Another embodiment of the present invention is to prevent the proximity effect by forming an auxiliary pattern on the light shielding pattern 113 of the exposure mask 100 according to the prior art.

As described above, the method of manufacturing a semiconductor device according to the present invention uses a first exposure mask having a line pattern in a short axis direction of an MTJ cell and a second exposure mask having a line pattern in a long axis direction of the MTJ cell.

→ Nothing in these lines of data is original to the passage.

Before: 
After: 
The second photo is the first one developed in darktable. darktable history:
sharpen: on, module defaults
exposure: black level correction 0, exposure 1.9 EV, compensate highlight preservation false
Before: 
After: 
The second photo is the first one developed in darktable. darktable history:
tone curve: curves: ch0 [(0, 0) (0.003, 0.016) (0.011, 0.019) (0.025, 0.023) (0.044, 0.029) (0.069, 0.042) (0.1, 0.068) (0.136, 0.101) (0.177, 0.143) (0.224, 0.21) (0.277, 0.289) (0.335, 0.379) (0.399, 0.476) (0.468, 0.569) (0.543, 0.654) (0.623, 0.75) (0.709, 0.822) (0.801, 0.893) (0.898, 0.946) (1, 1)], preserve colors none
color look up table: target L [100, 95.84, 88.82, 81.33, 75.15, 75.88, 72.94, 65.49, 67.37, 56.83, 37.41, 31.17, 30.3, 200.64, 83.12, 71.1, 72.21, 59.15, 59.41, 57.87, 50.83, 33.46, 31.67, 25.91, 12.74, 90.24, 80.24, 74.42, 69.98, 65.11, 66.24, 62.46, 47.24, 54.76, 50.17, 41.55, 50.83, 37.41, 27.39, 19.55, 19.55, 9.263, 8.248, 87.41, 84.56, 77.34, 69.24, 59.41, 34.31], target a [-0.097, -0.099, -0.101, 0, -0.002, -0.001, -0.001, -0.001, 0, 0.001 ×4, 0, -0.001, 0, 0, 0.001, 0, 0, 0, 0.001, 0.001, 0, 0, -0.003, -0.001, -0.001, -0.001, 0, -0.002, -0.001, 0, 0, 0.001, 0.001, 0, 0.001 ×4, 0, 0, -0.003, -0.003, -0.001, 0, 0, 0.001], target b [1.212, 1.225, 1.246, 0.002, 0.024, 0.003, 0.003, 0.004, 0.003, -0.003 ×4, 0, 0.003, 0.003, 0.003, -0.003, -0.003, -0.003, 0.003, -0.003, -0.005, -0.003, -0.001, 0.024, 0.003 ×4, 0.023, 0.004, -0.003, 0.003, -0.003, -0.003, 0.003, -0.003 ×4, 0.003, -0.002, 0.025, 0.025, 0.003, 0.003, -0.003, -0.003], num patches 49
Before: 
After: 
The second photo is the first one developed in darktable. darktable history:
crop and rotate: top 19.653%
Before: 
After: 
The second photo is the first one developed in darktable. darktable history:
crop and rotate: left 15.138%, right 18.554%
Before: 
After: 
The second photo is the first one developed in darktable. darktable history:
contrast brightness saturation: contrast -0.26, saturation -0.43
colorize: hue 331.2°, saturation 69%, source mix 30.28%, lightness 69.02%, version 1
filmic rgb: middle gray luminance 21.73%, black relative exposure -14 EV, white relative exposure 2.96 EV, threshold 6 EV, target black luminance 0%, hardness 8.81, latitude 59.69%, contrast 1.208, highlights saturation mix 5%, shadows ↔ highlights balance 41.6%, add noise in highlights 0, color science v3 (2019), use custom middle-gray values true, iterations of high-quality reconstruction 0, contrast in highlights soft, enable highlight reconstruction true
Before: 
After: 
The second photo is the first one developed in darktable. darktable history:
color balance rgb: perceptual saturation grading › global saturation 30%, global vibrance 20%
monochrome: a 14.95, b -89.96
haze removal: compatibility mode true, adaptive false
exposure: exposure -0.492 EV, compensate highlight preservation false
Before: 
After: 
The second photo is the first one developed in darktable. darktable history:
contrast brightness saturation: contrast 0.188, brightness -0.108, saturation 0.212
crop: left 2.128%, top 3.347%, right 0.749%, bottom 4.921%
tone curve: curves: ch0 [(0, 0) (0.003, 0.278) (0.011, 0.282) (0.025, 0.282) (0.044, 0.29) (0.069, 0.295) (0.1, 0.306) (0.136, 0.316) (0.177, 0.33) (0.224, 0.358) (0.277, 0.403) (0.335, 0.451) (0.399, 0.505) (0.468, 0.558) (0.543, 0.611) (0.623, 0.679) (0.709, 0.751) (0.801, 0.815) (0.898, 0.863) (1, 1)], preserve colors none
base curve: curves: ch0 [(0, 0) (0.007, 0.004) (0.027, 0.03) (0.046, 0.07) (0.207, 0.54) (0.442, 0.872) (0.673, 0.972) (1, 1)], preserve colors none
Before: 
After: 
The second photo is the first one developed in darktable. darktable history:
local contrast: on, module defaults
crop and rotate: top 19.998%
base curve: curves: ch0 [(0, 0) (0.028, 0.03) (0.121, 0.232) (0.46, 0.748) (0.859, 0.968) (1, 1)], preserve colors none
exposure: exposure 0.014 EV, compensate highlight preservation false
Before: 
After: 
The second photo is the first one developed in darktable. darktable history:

By forming a rectangular MTJ cell of a predetermined size, it is possible to prevent the deterioration of the characteristics of the semiconductor device, thereby improving the characteristics of the MRAM.

Claims (2)

In the method for manufacturing a semiconductor device forming an MJT cell of MRAM, Forming a laminated structure for forming MTJ cells on the semiconductor substrate and applying a photosensitive film thereon; Forming a non-exposed area having a line shape such as a short axis size of the MTJ cell in a first exposure process using the photosensitive film as a first exposure mask; Forming a non-exposed area having a line shape equal to the major axis size of the MTJ cell by a second exposure process using the photosensitive film as a second exposure mask; And removing the exposed area of the photosensitive film by a developing step to define an MTJ cell area having a rectangular structure. The method of claim 1, Forming a rectangular MTJ cell by first patterning a stacked structure for forming the MTJ cell by using the first exposure mask and second patterning by using a second exposure mask. Manufacturing method.